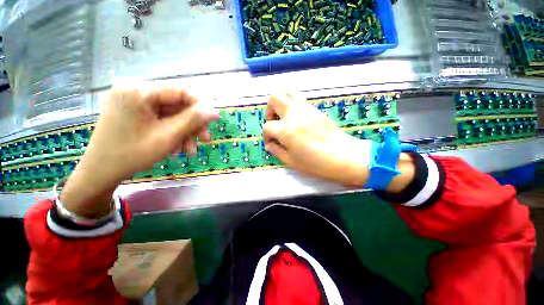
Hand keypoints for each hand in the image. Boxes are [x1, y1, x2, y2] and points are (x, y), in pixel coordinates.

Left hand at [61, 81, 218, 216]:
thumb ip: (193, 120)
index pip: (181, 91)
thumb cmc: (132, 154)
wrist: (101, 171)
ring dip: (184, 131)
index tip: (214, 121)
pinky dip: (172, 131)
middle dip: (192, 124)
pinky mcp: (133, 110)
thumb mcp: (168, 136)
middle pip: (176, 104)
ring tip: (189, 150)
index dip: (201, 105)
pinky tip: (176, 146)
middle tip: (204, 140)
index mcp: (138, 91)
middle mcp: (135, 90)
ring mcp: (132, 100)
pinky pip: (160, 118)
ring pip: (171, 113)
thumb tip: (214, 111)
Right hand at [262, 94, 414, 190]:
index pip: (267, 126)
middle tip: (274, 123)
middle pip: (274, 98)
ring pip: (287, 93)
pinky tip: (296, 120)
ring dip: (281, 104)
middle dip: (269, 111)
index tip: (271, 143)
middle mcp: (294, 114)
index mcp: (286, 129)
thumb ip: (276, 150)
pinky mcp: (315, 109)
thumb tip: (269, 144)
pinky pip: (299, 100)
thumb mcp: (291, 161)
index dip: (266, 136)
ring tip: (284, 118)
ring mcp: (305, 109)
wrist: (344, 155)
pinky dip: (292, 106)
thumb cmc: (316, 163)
--
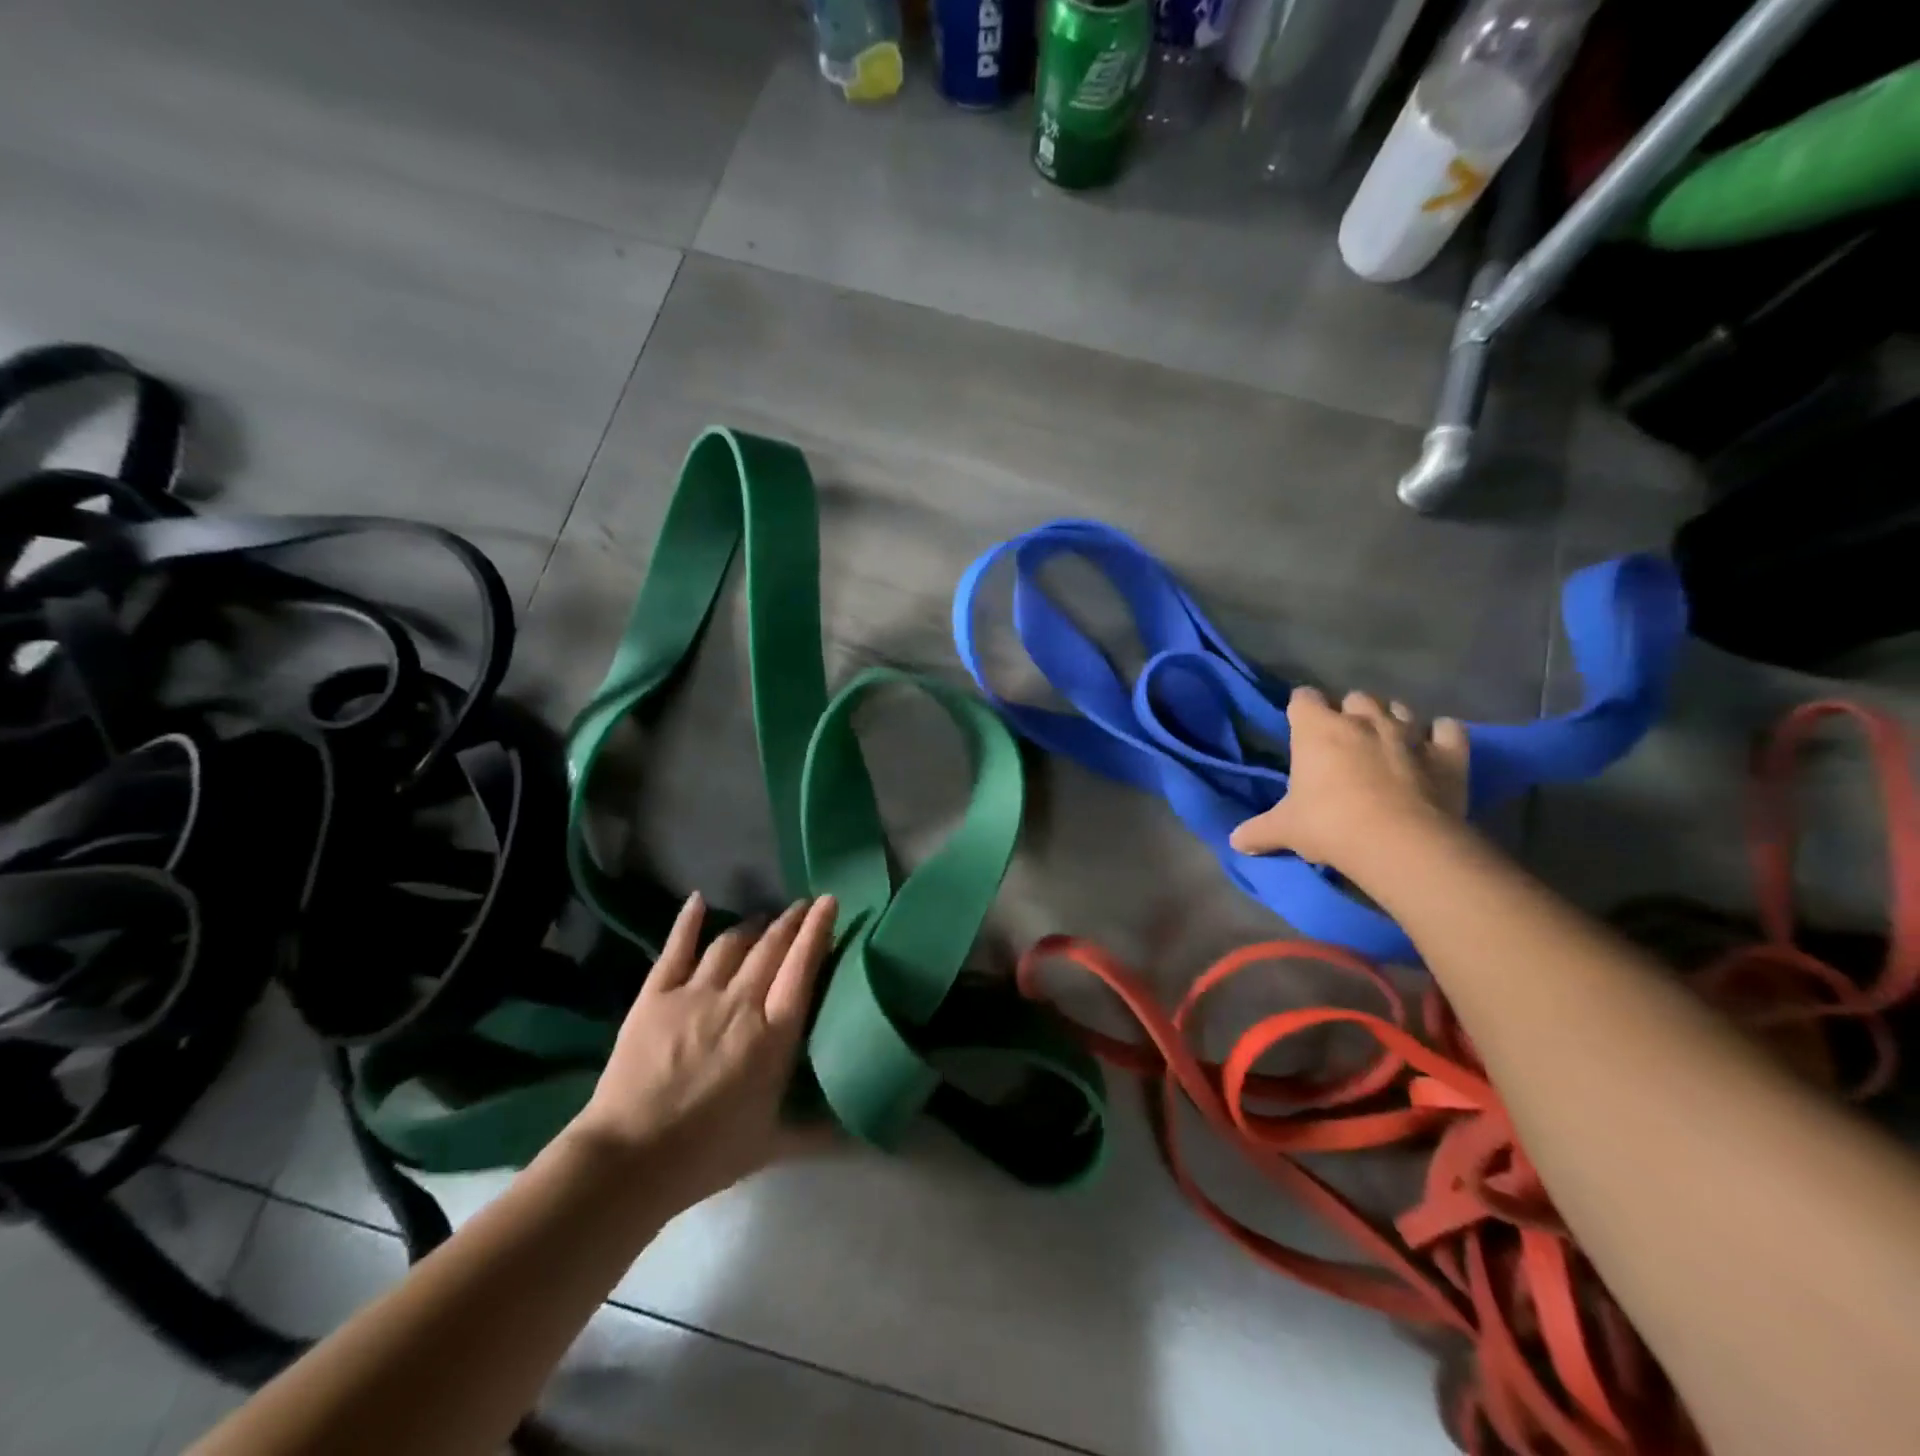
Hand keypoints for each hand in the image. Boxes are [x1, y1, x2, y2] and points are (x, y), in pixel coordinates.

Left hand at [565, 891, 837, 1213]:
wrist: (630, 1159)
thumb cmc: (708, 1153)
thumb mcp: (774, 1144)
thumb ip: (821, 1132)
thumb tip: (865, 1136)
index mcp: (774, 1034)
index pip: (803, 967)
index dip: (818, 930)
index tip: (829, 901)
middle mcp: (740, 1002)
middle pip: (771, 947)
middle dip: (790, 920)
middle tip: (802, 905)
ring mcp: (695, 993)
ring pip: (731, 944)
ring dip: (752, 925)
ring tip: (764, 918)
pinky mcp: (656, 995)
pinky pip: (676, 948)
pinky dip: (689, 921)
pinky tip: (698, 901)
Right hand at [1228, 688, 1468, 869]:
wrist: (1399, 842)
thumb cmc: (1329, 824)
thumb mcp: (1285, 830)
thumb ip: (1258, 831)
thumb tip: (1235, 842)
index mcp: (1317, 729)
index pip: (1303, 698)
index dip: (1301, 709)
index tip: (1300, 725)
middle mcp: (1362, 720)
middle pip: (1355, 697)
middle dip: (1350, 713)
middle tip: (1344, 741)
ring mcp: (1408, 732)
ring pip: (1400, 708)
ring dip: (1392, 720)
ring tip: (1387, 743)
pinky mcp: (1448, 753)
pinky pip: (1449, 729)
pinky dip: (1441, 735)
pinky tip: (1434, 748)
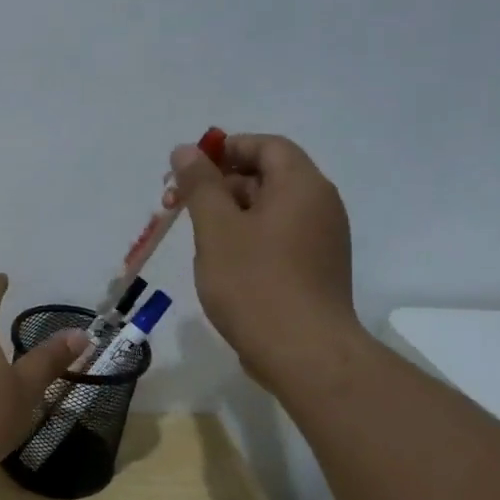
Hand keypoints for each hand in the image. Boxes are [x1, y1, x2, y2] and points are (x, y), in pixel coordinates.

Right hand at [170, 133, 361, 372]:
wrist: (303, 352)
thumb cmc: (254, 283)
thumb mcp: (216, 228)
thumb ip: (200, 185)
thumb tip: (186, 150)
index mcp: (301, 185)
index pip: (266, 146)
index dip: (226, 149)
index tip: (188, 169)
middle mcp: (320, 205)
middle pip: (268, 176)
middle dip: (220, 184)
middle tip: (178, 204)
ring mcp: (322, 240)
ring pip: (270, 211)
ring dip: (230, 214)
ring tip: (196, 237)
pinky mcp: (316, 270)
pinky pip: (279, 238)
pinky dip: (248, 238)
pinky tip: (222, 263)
* * *
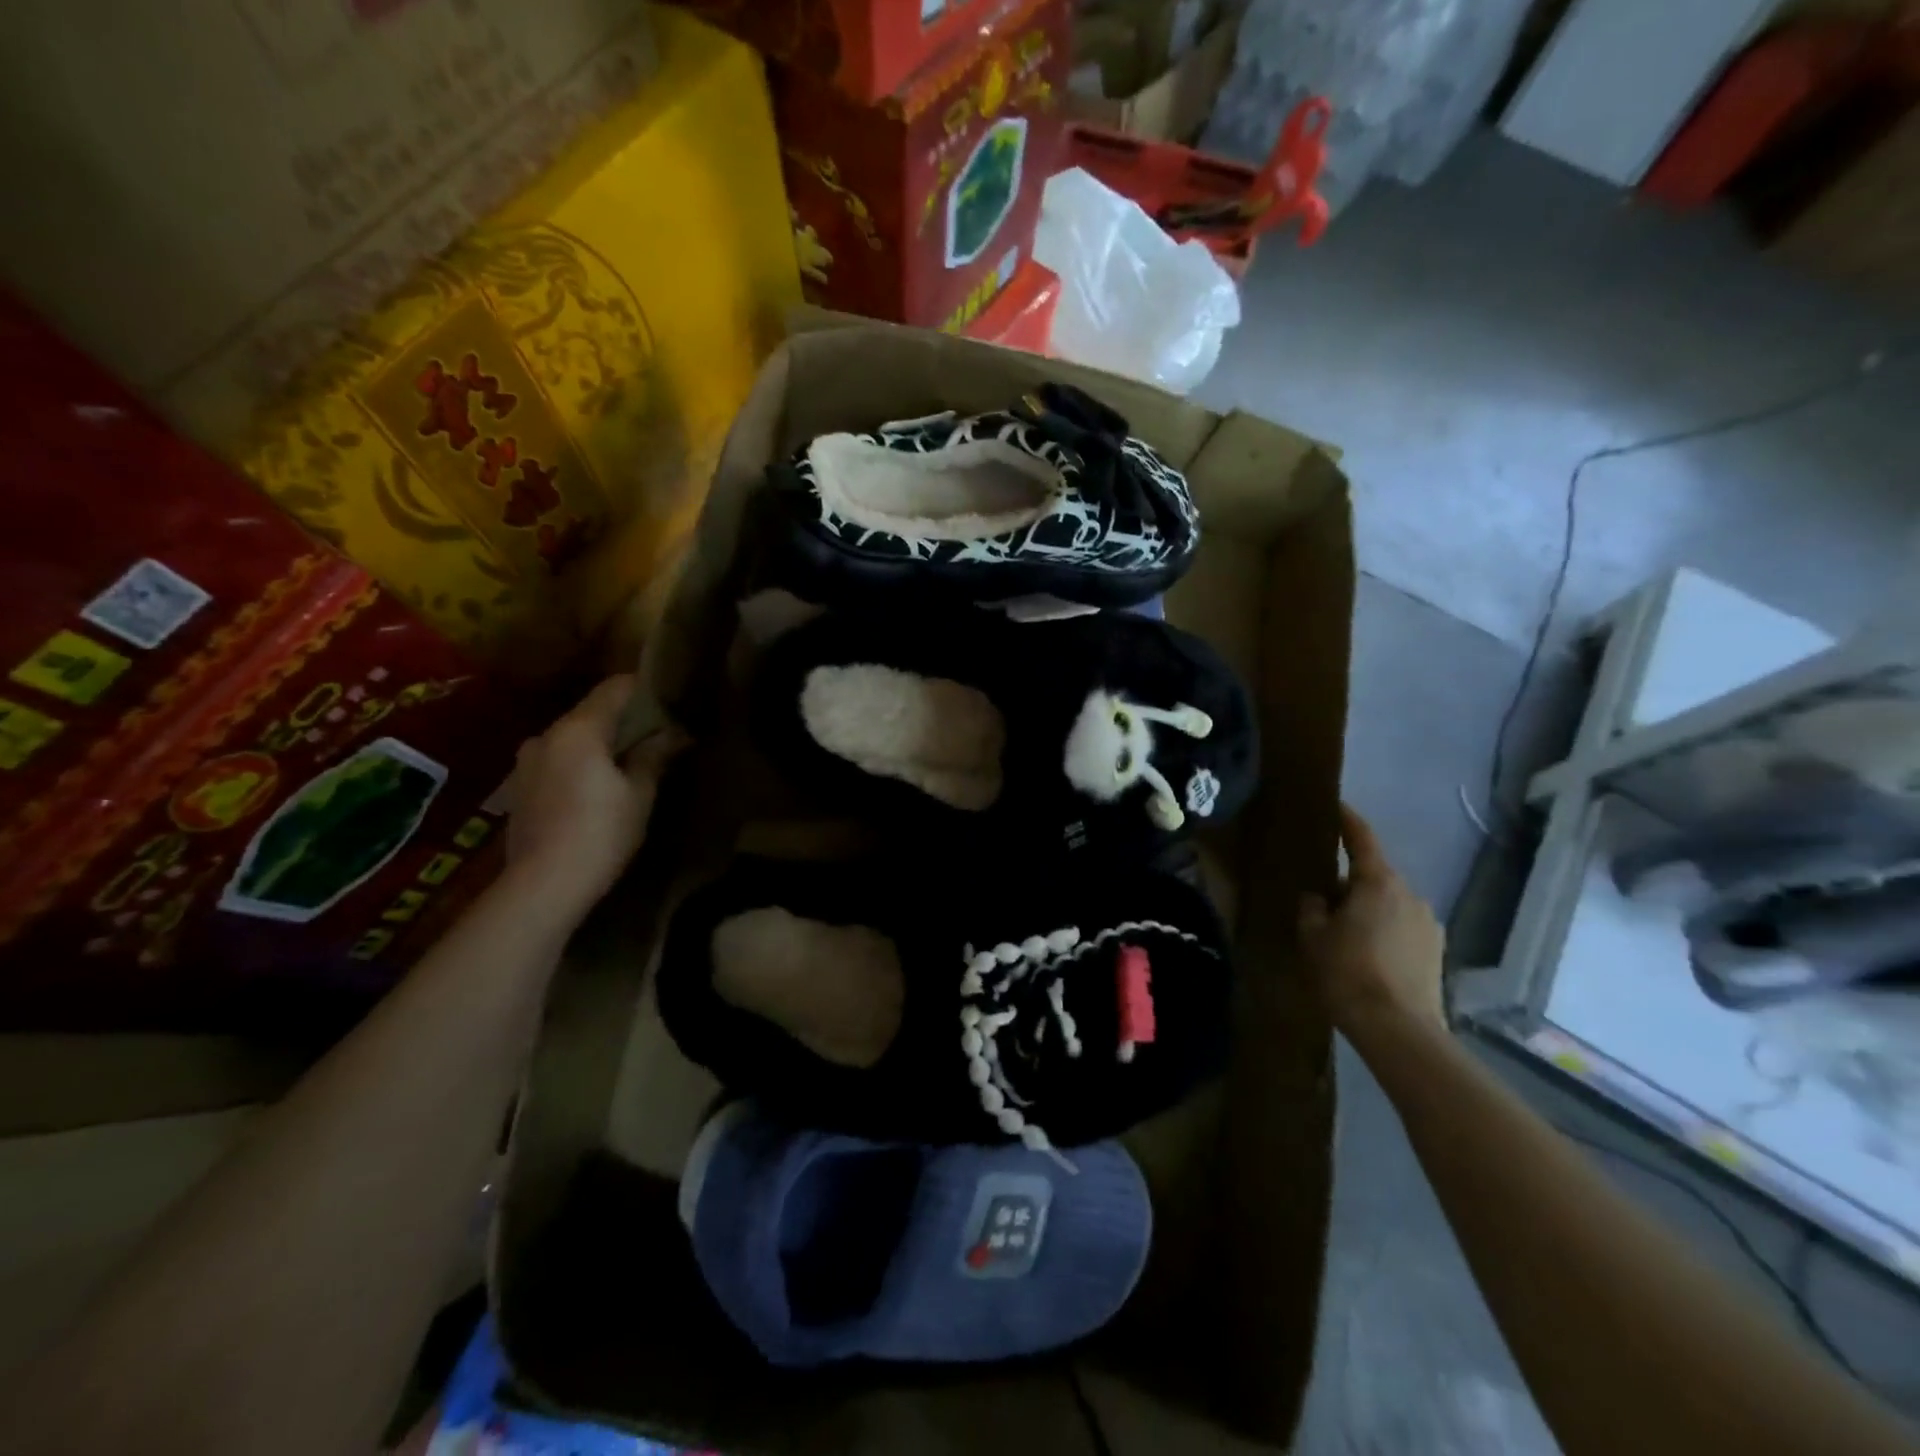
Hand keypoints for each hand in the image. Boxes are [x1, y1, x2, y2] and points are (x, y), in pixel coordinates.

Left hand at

§ **Work order**
Line count for the word "Left": tally the lines of the records above that hold it and give only that figure.

§ **Task response**
3